[Start of section]
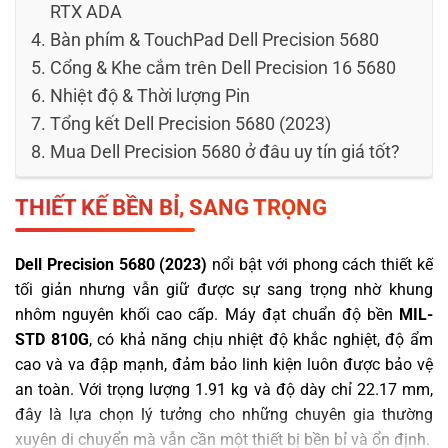
RTX ADA
Bàn phím & TouchPad Dell Precision 5680
Cổng & Khe cắm trên Dell Precision 16 5680
Nhiệt độ & Thời lượng Pin
Tổng kết Dell Precision 5680 (2023)
Mua Dell Precision 5680 ở đâu uy tín giá tốt?
THIẾT KẾ BỀN BỈ, SANG TRỌNG
Dell Precision 5680 (2023)
nổi bật với phong cách thiết kế
tối giản nhưng vẫn giữ được sự sang trọng nhờ khung
nhôm nguyên khối cao cấp. Máy đạt chuẩn độ bền
MIL-
STD 810G
, có khả năng chịu nhiệt độ khắc nghiệt, độ ẩm
cao và va đập mạnh, đảm bảo linh kiện luôn được bảo vệ
an toàn. Với trọng lượng 1.91 kg và độ dày chỉ 22.17 mm,
đây là lựa chọn lý tưởng cho những chuyên gia thường
xuyên di chuyển mà vẫn cần một thiết bị bền bỉ và ổn định.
[End of section]
**Task to carry out**
Report every line of the entries that carries the word "Precision".

**Response to this exercise**
Bàn phím & TouchPad Dell Precision 5680
Cổng & Khe cắm trên Dell Precision 16 5680
Tổng kết Dell Precision 5680 (2023)
Mua Dell Precision 5680 ở đâu uy tín giá tốt?
Dell Precision 5680 (2023)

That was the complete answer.